Document excerpt.
####################

Showing posts with label Craig Pittman. Show all posts
Showing posts with label Craig Pittman. Show all posts

Friday, August 30, 2019

The Book You Have to Read: “Meet Me at
the Morgue,” by Ross Macdonald

(Editor’s note: This 160th entry in The Rap Sheet’s continuing series about great but forgotten books comes from Craig Pittman. A native of Pensacola, Florida, Pittman is an award-winning journalist who covers environmental issues for the Tampa Bay Times. His non-fiction books include Manatee Insanity: Inside the War Over Florida’s Most Famous Endangered Species [2010], The Scent of Scandal: Greed, Betrayal, and the World’s Most Beautiful Orchid [2012], and Oh, Florida!: How America’s Weirdest State Influences the Rest of the Country [2016]. In his last piece for The Rap Sheet, Pittman looked back at Elmore Leonard’s acclaimed 1983 novel, LaBrava.)

Between 1949 and 1976, Canadian native Kenneth Millar, under the pen names “John Ross Macdonald” and “Ross Macdonald,” published 20 mystery novels. (He had previously sent to print four standalones under his real name.) Eighteen of those featured private eye Lew Archer, a more empathetic version of the cynical Southern California P.I. originated by Raymond Chandler. Those books brought Millar great acclaim. He was hailed by critics as the true heir of the hard-boiled tradition first made prominent by Dashiell Hammett and then continued by Chandler. A pair of the Archer novels were made into movies starring a gum-chewing Paul Newman as the gumshoe.

But what about those other two novels? They’re the outliers, the ones that didn’t feature Lew Archer or even mention him in passing. The first one of the two is the one I want to tell you about.

It’s called Meet Me at the Morgue and for my money, it’s Millar’s best novel, with a relentless pace and twisty plot that pulls you in and won’t let go.

The main character and narrator is Howard Cross. He’s not a detective. He’s a probation officer. He’s not based in Los Angeles, like Archer. He lives and works in a small Southern California town called Pacific Point.

One of Cross’ probationers is Fred Miner, a World War II veteran who was convicted of a hit-and-run killing that occurred while he was drunk. Miner, despite his past, now walks the straight-and-narrow. He works as a chauffeur for the richest family in town. But when that family’s 4-year-old child disappears at the same time Miner does, the ex-con is suspected of kidnapping him. Cross, however, is skeptical that Miner would do such a thing.

####################

Jobs.
1 - According to the Meet Me at the Morgue review, what is the occupation of the narrator, Howard Cross?
2 - Write a continuation of the Meet Me at the Morgue review, starting right after its final sentence.

####################

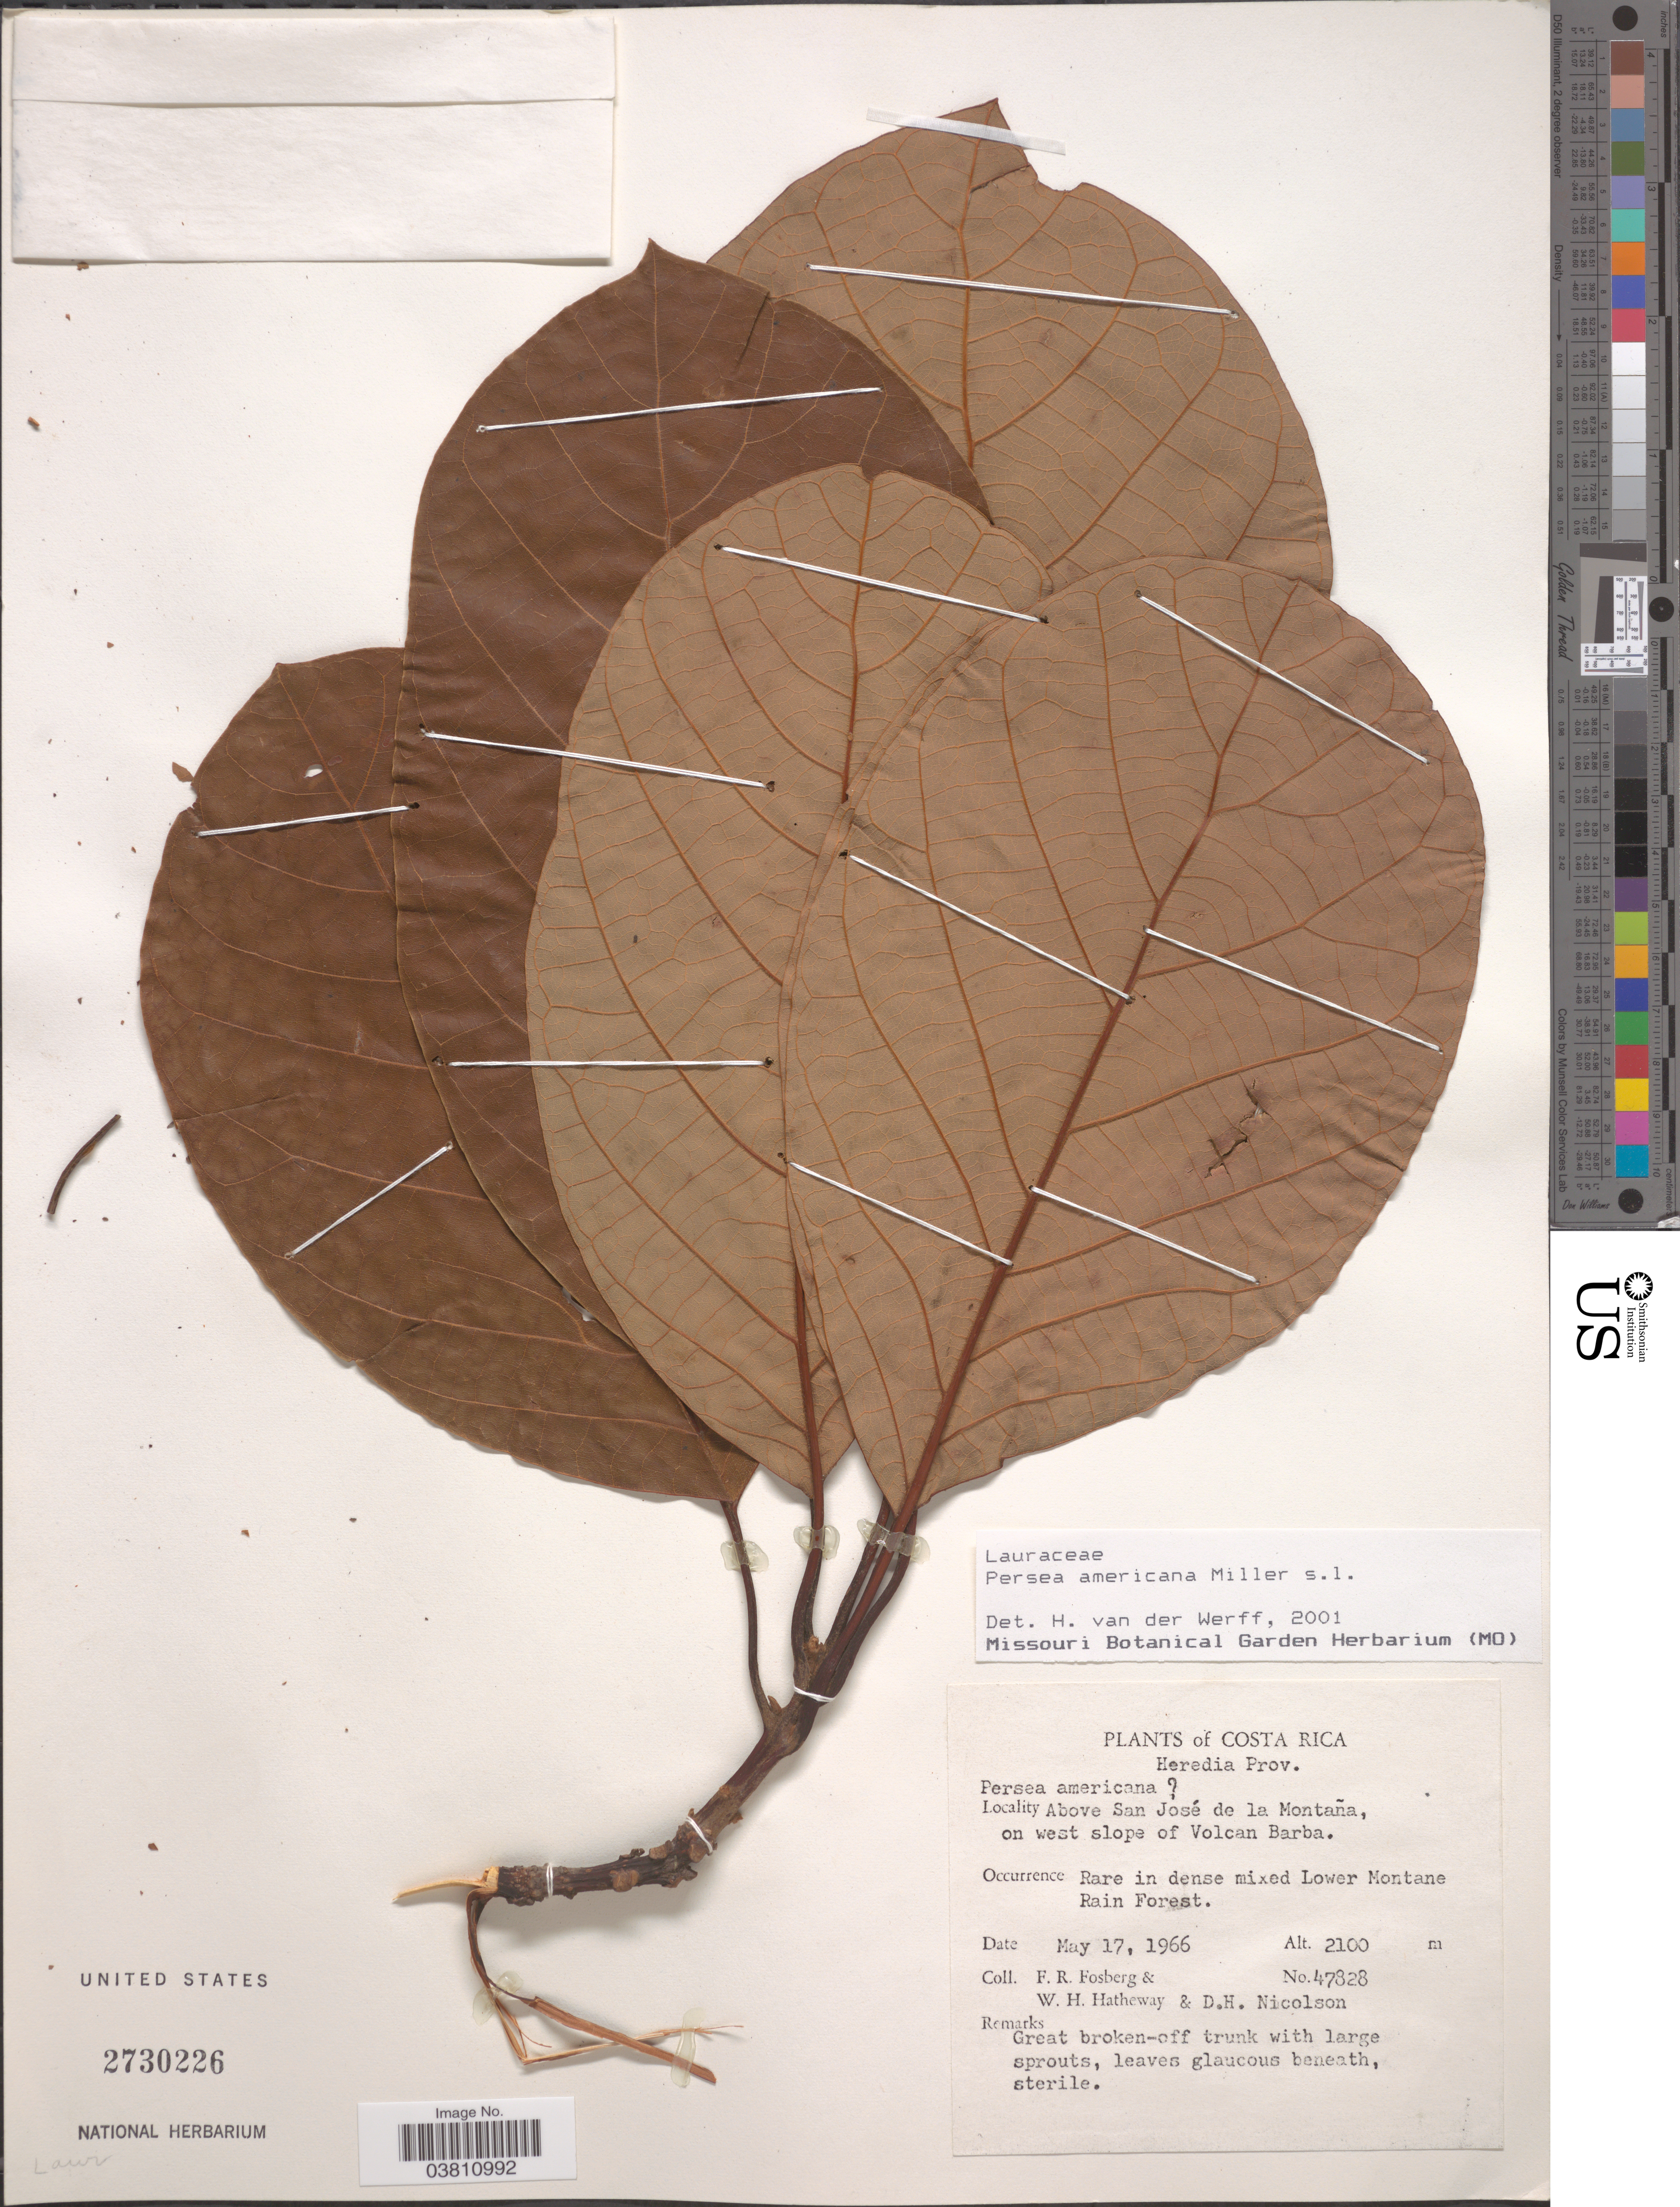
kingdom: Plantae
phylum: Tracheophyta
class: Magnoliopsida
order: Laurales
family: Lauraceae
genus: Persea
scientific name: Persea americana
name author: Mill.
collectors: F. R. Fosberg, W. H. Hatheway & D. H. Nicolson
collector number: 47828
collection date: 1966-05-17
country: Costa Rica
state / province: Heredia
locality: Above San José de la Montaña, on west slope of Volcan Barba. Rare in dense mixed Lower Montane. Rain Forest.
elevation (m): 2100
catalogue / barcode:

####################

Expected results.
1 - He is a probation officer.

2 -
The boy’s young and glamorous mother won’t hear of going to the police, for fear that the news of this abduction might kill her rich and elderly husband, so Cross begins his own investigation. At first he doubts his own fitness to pursue such a case, as well as his methods. But before long he discovers connections to past misdeeds, and the bodies begin to pile up. Cross becomes a driven man, unable to sit still or catch his breath until he’s figured out the whole scheme.

The themes in this book are similar to those Millar explored with Archer: family members who can’t understand each other, secrets from the past that can’t remain buried, the way thwarted dreams can curdle the heart.

Cross, too, has some similarities to Archer. His voice in recounting this story echoes the private eye’s inflections and nuances. But he’s different, too. He’s not the loner that Archer is. He’s not a freelancer, either. He’s a county employee, with a boss and regular hours. He’s part of a system designed to support society, not a guy looking to shake it up. More importantly, he’s a part of the community, not an outsider stepping in to pry open all the locked doors.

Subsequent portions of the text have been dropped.